[WHAT TO DO]: A single number is all that's needed: how many lines in the data contain the string "American".

(Data entries)
*** Block opens ***

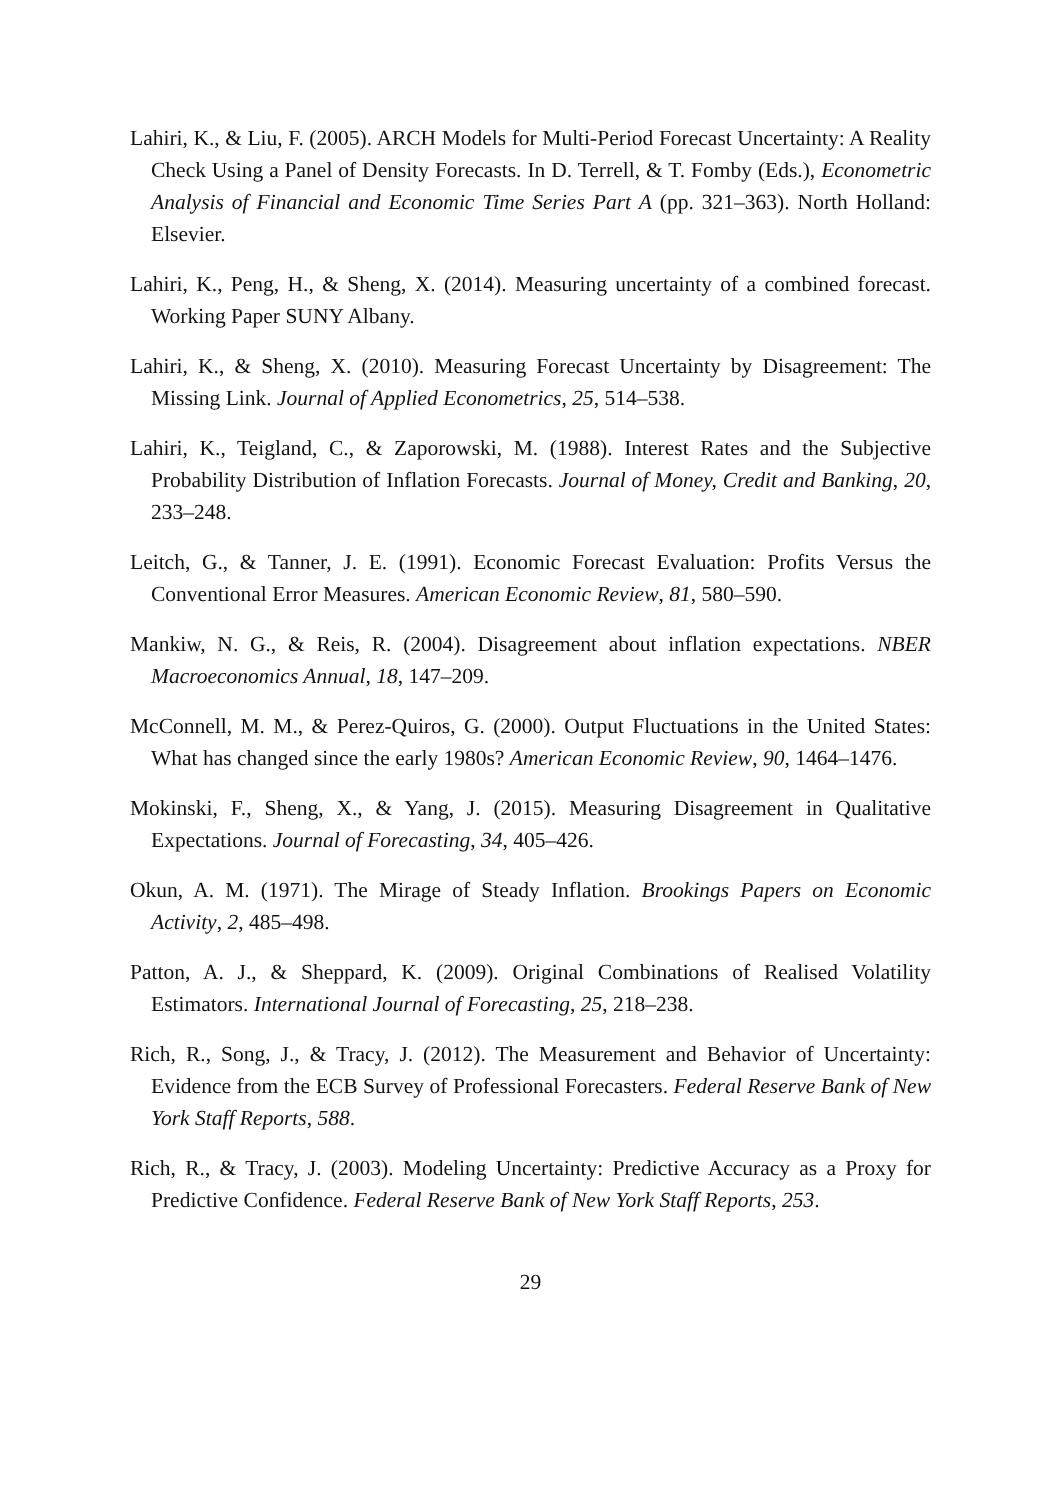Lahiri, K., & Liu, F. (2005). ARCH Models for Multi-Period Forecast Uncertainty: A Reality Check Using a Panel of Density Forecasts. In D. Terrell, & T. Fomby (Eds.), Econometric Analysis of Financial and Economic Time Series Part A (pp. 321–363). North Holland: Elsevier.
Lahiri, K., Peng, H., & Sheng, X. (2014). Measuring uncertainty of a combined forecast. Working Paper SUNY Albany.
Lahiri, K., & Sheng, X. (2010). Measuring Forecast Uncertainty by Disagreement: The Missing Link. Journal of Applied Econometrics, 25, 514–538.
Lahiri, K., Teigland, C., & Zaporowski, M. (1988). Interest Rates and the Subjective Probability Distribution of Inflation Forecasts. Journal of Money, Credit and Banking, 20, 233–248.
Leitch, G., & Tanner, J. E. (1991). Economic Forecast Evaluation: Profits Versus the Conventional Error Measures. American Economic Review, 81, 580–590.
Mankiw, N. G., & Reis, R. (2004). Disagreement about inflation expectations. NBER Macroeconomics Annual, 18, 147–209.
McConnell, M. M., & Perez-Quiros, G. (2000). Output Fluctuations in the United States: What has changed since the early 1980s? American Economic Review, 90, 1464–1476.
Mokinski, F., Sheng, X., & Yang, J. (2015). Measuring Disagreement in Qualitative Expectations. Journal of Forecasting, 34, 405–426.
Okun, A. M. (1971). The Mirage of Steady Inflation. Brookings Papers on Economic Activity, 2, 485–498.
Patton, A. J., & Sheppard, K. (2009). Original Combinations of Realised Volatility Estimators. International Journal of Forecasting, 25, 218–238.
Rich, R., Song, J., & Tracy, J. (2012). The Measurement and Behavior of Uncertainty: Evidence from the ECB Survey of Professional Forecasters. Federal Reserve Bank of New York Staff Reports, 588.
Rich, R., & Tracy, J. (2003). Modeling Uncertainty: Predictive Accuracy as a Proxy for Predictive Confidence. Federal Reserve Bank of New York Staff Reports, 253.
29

*** Block closes ***
*** Block opens ***

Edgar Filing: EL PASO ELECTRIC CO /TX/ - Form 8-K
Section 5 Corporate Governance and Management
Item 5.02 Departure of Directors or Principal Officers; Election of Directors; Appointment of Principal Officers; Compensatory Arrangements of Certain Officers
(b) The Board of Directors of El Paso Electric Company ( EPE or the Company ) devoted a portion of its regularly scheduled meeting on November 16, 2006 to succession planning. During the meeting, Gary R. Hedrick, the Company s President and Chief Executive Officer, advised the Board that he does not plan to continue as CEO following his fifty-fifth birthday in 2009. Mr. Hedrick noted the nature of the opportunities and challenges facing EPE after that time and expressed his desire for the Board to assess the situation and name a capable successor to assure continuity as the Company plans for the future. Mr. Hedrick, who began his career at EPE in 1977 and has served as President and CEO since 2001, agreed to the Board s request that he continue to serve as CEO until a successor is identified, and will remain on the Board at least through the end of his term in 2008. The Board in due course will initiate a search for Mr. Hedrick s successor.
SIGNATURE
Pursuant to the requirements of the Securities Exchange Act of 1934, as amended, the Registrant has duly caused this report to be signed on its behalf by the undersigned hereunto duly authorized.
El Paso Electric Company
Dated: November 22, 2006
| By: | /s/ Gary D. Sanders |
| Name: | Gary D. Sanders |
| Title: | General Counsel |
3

*** Block closes ***

[OUTPUT BELOW]: 2